5 responses to “Ten Fingers, Ten Toes and a Cute little Button Nose

  1. Carolyn says:

    Thanks for that amazing post. Goosebumps for sure. You are right… there are no guarantees in life – perhaps with the exception of love. When it all comes down to it it all that counts and I know you, the boys and Pip shared, and continue to share a deep and amazing love – I think that is guaranteed. Lots of love, C

  2. Very moving Virginia…it was like reading my thoughts and feelings exactly.
    I have recently been following your blog as your family’s story is remarkably similar to ours.
    We lost our precious daughter Jaydah to a brain tumour February 2015 after a long 4 year battle.
    I have been inspired by you to start my own blog about Jaydah and our family’s continued journey in the hope it will be therapeutic in some way.
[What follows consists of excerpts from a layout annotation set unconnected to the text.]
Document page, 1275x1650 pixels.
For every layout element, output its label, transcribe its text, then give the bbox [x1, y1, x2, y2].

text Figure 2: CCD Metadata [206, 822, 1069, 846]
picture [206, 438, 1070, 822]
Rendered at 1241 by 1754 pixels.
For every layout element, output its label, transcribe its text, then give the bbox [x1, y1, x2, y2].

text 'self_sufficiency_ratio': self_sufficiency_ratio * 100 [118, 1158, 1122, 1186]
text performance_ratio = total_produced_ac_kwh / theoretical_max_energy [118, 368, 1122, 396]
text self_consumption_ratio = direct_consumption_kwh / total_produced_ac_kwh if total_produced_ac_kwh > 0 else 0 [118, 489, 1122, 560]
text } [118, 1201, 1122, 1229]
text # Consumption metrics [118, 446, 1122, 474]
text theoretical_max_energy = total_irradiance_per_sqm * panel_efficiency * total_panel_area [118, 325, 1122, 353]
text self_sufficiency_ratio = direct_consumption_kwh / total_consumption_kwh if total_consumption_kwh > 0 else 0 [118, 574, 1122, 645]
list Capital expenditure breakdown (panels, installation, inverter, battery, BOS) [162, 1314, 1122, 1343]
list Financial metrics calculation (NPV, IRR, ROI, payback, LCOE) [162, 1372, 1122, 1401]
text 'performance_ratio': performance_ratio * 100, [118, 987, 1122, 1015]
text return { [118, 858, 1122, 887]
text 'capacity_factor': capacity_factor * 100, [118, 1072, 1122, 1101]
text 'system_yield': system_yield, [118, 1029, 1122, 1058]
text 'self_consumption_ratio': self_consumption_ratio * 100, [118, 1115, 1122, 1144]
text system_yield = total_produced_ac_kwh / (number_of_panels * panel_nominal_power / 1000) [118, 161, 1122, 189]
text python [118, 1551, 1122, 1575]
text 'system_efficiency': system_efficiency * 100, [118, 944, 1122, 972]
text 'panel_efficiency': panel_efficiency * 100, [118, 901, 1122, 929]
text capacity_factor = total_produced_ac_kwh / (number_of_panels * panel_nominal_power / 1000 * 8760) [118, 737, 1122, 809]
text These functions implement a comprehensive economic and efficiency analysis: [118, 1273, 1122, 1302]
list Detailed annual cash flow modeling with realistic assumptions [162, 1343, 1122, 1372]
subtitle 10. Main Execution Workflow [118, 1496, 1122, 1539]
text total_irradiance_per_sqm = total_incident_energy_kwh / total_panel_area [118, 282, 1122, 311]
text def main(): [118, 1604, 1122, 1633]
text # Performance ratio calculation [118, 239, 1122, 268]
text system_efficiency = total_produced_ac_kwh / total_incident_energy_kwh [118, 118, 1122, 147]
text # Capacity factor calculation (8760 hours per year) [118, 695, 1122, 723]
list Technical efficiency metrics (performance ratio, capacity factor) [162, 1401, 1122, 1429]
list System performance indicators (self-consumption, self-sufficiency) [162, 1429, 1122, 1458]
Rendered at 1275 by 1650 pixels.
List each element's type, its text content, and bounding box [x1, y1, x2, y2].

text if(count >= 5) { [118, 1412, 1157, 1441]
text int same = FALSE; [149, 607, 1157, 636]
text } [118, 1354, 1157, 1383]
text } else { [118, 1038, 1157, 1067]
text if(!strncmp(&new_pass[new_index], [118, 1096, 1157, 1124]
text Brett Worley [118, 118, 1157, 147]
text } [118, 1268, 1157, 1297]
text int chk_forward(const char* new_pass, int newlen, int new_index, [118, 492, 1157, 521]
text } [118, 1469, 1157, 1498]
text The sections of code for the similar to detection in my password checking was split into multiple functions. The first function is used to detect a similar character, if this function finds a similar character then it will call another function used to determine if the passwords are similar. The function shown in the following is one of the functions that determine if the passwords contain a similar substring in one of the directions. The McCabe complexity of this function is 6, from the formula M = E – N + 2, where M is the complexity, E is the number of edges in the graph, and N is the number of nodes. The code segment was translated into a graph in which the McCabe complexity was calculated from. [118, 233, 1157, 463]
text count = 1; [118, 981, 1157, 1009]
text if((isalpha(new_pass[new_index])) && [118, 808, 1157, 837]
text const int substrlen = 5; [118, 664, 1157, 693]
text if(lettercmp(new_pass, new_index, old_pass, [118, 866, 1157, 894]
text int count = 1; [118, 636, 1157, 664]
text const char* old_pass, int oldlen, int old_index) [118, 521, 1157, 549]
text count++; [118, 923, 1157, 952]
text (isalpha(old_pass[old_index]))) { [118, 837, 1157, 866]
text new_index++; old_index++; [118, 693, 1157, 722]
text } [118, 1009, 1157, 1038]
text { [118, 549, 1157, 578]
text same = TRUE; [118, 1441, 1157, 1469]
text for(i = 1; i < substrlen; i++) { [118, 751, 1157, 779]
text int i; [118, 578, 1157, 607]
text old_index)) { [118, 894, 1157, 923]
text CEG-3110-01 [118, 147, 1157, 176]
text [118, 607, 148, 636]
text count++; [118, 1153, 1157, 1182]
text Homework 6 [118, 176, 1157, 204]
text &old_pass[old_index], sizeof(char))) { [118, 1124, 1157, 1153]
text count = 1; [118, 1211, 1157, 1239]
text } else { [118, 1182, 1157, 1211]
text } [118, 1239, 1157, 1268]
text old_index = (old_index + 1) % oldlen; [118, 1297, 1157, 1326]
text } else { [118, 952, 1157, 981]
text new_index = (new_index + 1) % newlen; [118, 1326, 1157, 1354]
    Thoughts with you and family


  3. Jacquie says:

    Yes so many emotions in your amazing writing!! How gorgeous to have the box of such amazing memories yet so so difficult!!! I just know that your gorgeous girl of ten toes and 10 fingers is just so loved and what an amazing girl she was full of so much personality of so many talents. Crystal balls hey!!! I don’t think they are in abundance for lots of reasons. One step at a time….you are so amazing Virginia how you can put this on paper. Very talented mum of Pippa you are!!! Xx

  4. Anna Wilson💘 says:

    I miss Pippa so much, and I agree that she was perfect. She will remain in my heart forever as I could never forget my happy, fun, lively, inspirational and positive best friend. Love to you and the boys, xx Anna

  5. Emma Mclaren💙 says:

    I know how hard it must’ve been for you to know what was going to happen to her, that you weren’t going to be able to hold her anymore, you must hate thinking what might happen in the future because you don’t know what might lie there, I know what it is like to dread what happens in the future but you know that she will always be looking after you from heaven
    Lots of love for you and the boys try and stay strong, but I know that it will be hard to.